Wear inhibitors and rheology of lubricants
confined to nano-separation between two surfaces
Yanhua Zhou, Tahir Cagin, William A. Goddard III
Materials and Process Simulation Center, Caltech
Elaine S. Yamaguchi, Andrew Ho
Chevron Chemical Company, Oronite Technology Group
Chevron Petroleum Technology Company
To understand the mechanism by which a wear inhibitor additive
in a base oil prevents
wear of an engine surface, we studied dithiophosphates (DTP) bound to the Fe2O3-(0001)
surface under a shear flow condition, using computer simulations. The shear flow is
generated by moving a top surface at a constant speed and keeping a bottom surface
stationary. Each surface is covered by a self-assembled monolayer of DTP molecules.
Between them filled with a lubricant film (Figure1, postscript).
We have carried out the
simulations at a speed of 1 A/ps and separation of 40 A.
The interesting results are summarized as follows.

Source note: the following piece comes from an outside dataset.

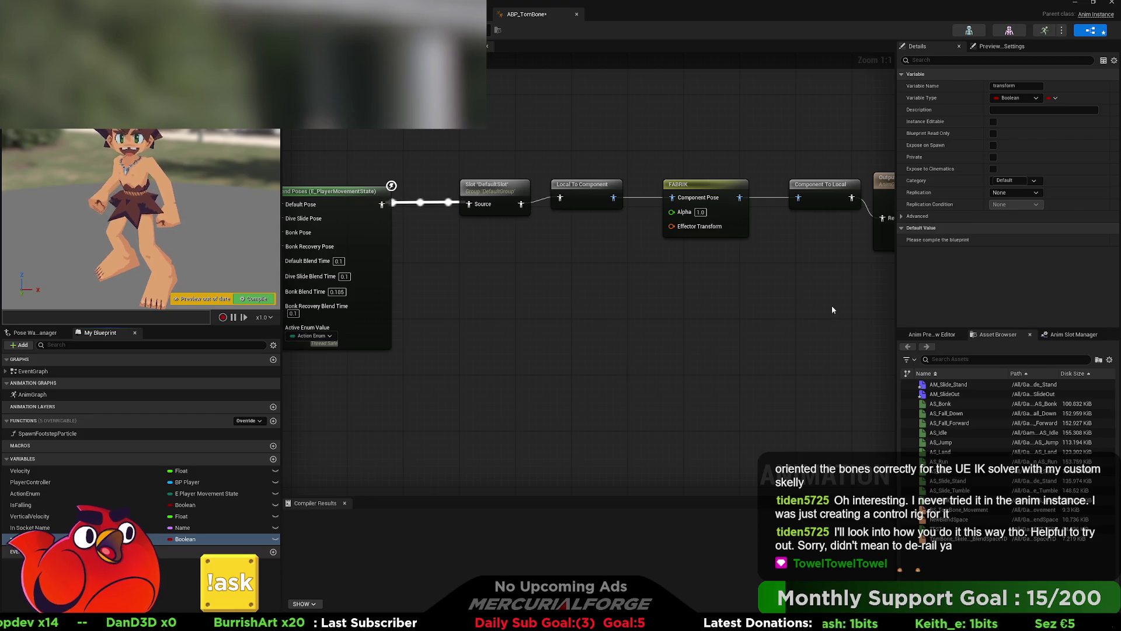
pyautogui.click(1016, 97)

- The steady-state velocity profile in the lubricant is different
for DTP molecules with different organic R groups. For R=isopropyl,
which is the best commercially available wear inhibitor, the shearing
occurs in the central region of the lubricant, whereas for R=isobutyl
and R=phenyl, whose wear protection performances are relatively poor,
the shearing takes place across the entire fluid region including the
(Figure 2, postscript).
The lubricant layer generated at the interfaces in the case of the
center-concentrated shearing should aid in protecting the surfaces.

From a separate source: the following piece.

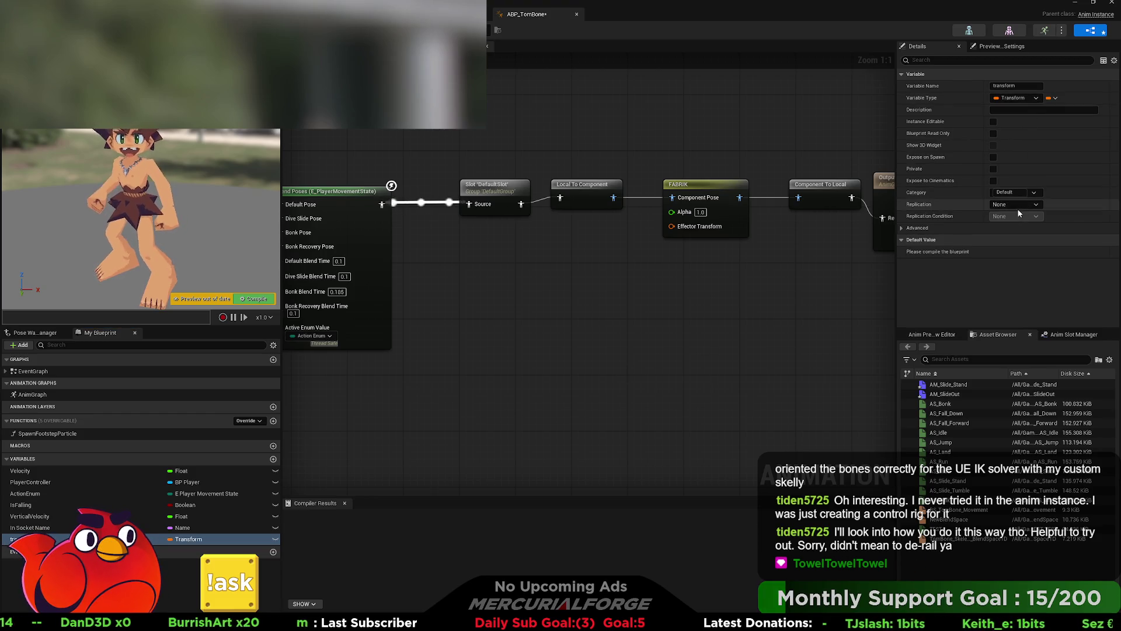
pyautogui.click(983, 129)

- The result of the velocity profiles also indicates a slip
existing at the boundaries between the walls and lubricant. The degree
of the slip varies with the type of DTP molecules used. This property
is useful in validating the boundary conditions used in fluid dynamics problems.

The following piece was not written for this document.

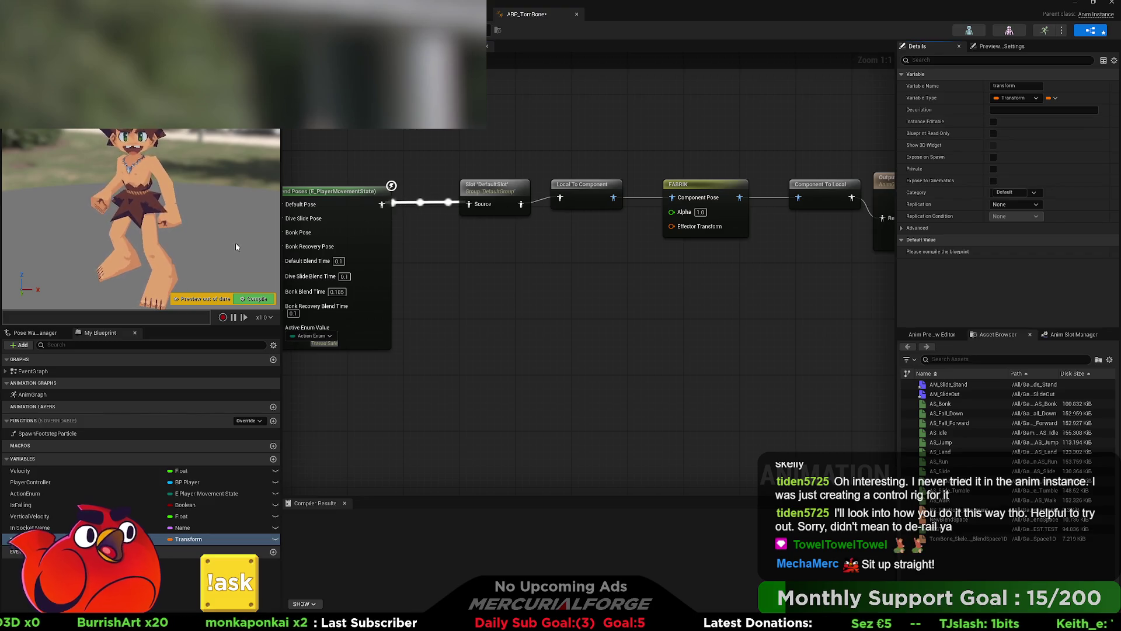
pyautogui.click(260, 299)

- Lubricant molecules demonstrate microscopic stick-slip motions
for the three types of DTP molecules investigated, characterized by a
sequence of move (slip), pause (stick), and move (slip) again
(Figure 3, postscript).
- The viscosity of the lubricant in such confined geometry is a
few times larger than the viscosity of the lubricant in bulk at the
same temperature (~2.5 cP vs. 0.45 cP).
- The lubricants confined to such a nanoscale separation show
significant density oscillations (Figure 4, postscript).
This research was supported by the Chevron Chemical Company
(Oronite Technology Group) and grants from the DOE-BCTR and
NSF (CHE 95-12279). We thank Larry Smarr for access
to the NCSA system for some calculations.